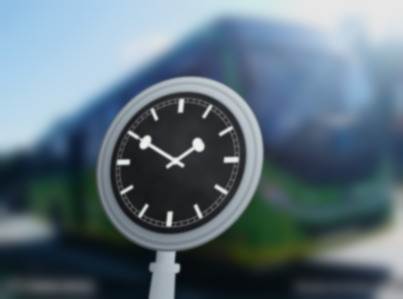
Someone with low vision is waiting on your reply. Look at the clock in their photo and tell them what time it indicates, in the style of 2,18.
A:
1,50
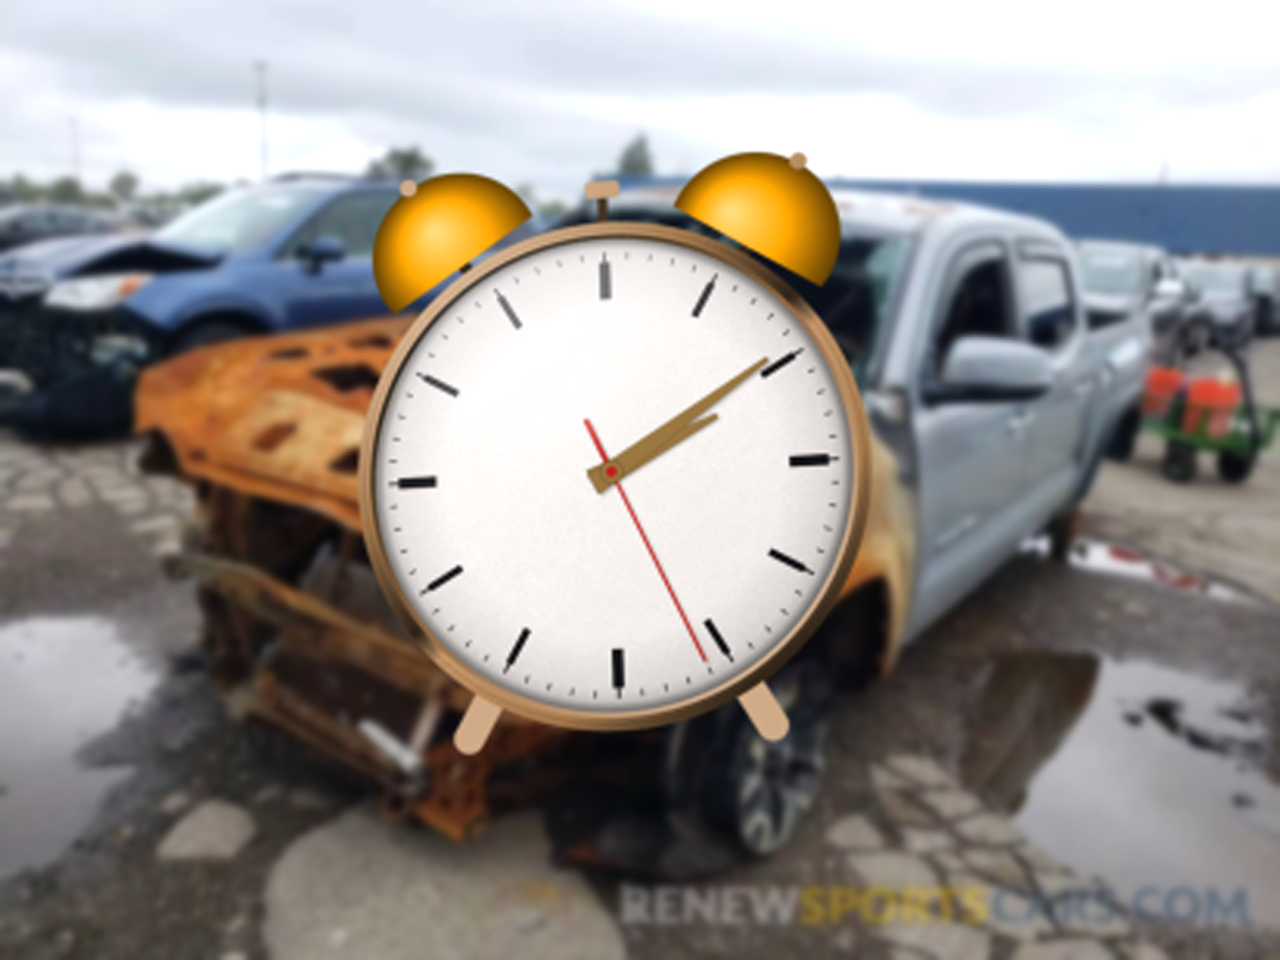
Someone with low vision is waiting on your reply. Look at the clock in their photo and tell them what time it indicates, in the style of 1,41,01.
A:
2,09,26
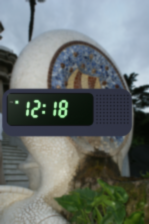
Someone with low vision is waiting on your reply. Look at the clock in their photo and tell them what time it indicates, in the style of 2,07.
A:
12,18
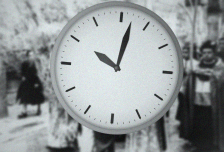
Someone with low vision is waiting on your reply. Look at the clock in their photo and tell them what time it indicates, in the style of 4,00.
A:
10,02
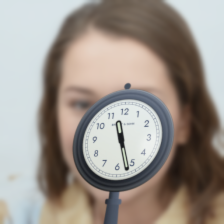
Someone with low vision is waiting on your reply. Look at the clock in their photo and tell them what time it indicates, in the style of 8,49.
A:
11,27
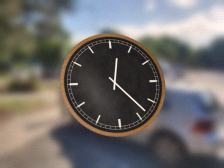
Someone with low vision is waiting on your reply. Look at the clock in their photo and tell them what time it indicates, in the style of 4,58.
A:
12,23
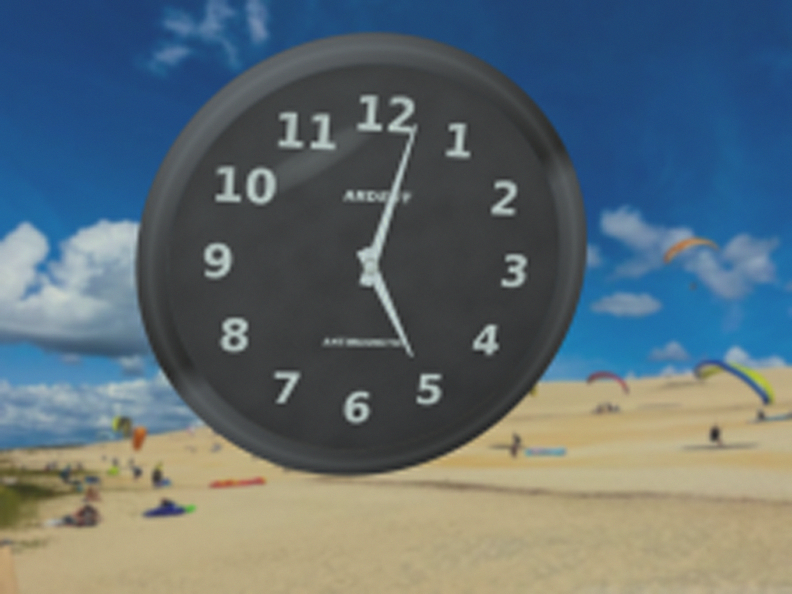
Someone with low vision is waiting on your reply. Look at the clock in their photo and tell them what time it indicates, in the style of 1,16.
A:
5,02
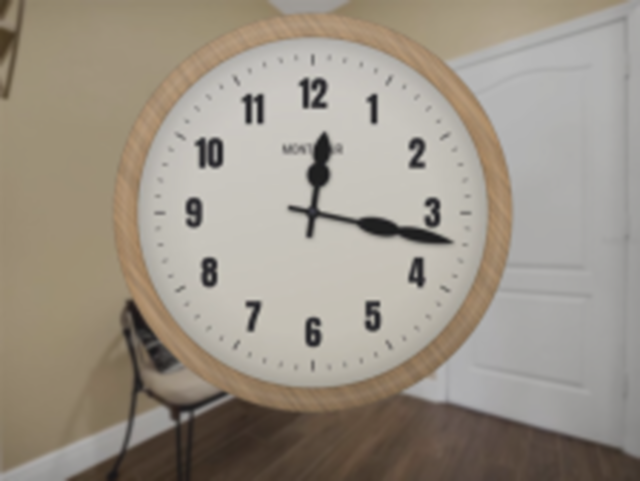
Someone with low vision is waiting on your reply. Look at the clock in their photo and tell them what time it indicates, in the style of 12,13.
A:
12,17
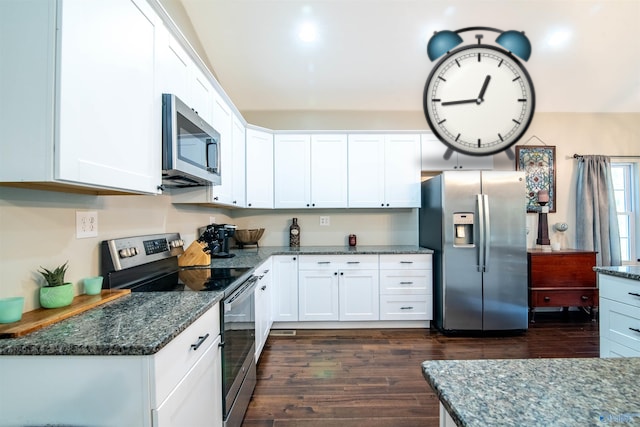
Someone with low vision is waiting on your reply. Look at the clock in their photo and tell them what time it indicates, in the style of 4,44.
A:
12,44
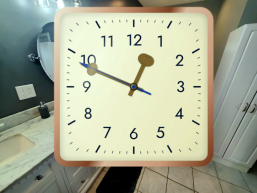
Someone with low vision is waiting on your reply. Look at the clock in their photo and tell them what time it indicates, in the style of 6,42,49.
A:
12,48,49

==

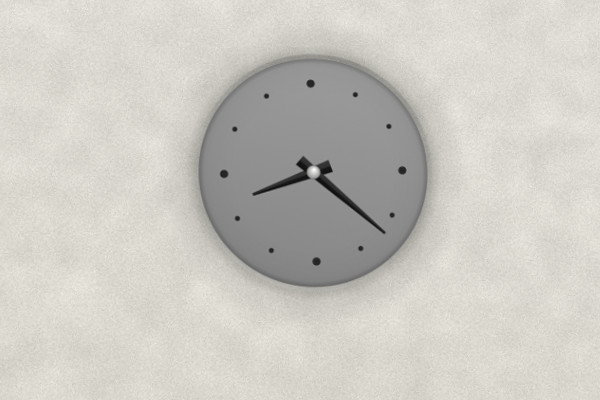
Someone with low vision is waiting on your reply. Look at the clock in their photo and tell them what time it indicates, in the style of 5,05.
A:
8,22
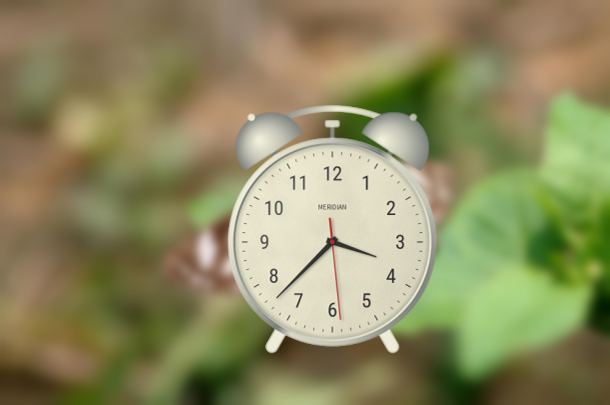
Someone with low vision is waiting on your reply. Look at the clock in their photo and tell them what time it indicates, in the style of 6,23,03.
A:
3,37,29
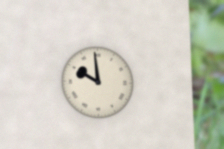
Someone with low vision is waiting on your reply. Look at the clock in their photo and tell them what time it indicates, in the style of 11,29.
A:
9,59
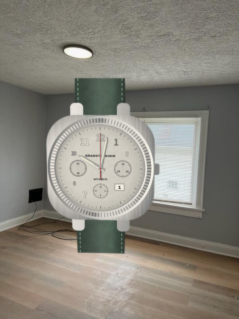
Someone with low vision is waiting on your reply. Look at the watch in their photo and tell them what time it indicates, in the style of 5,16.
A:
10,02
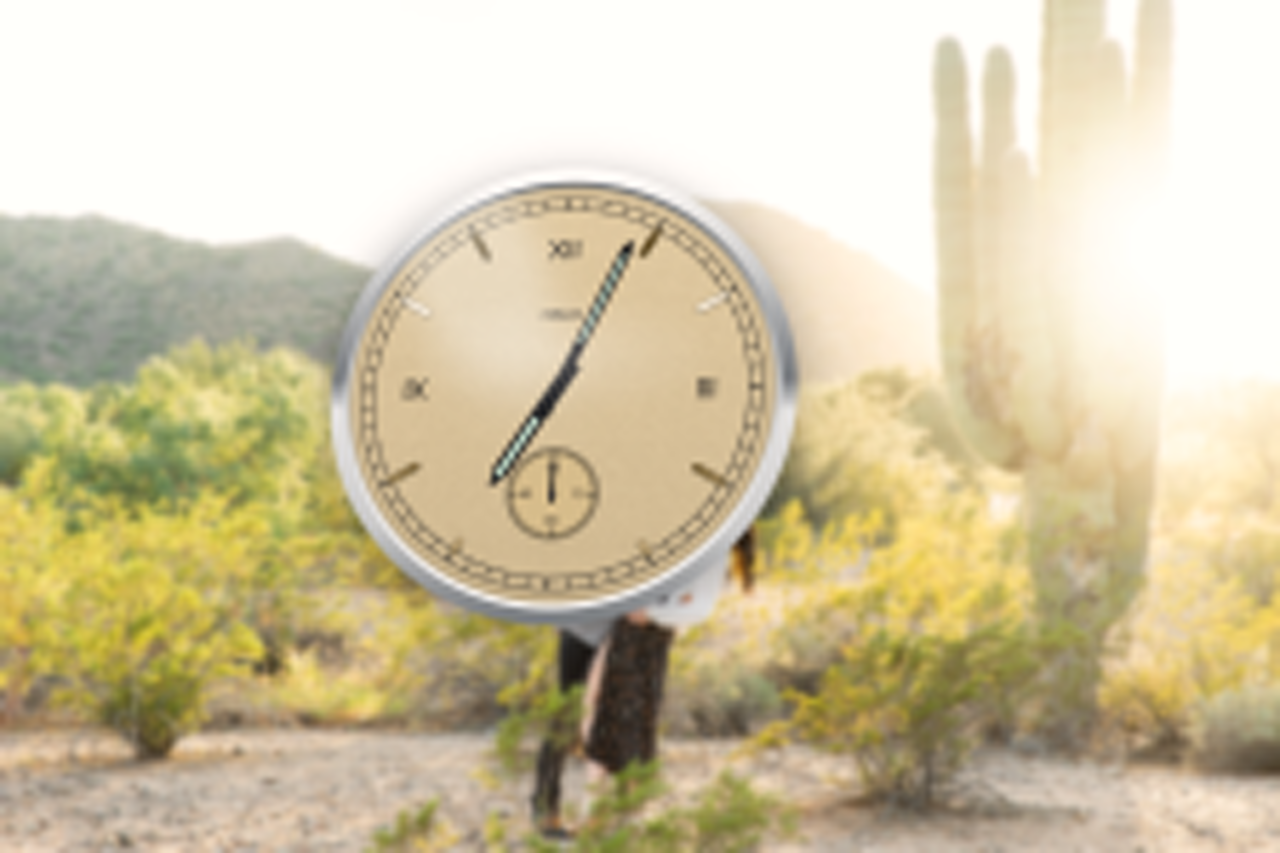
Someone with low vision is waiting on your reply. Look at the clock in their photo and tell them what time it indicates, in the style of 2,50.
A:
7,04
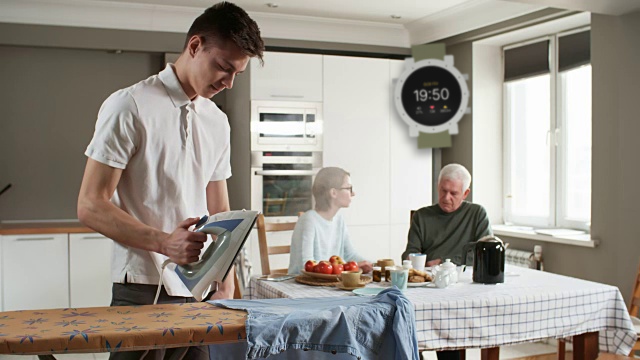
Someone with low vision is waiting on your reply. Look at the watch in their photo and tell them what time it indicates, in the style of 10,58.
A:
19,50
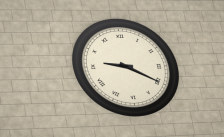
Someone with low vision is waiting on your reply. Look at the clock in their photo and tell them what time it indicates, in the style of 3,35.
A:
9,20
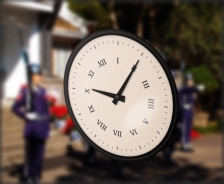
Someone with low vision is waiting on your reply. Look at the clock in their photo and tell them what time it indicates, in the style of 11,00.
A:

_What the task requires_. List each line from the records above that contains the word "watch", copying every such line in full.

_In response_.
Someone with low vision is waiting on your reply. Look at the watch in their photo and tell them what time it indicates, in the style of 5,16.
Someone with low vision is waiting on your reply. Look at the watch in their photo and tell them what time it indicates, in the style of 10,58.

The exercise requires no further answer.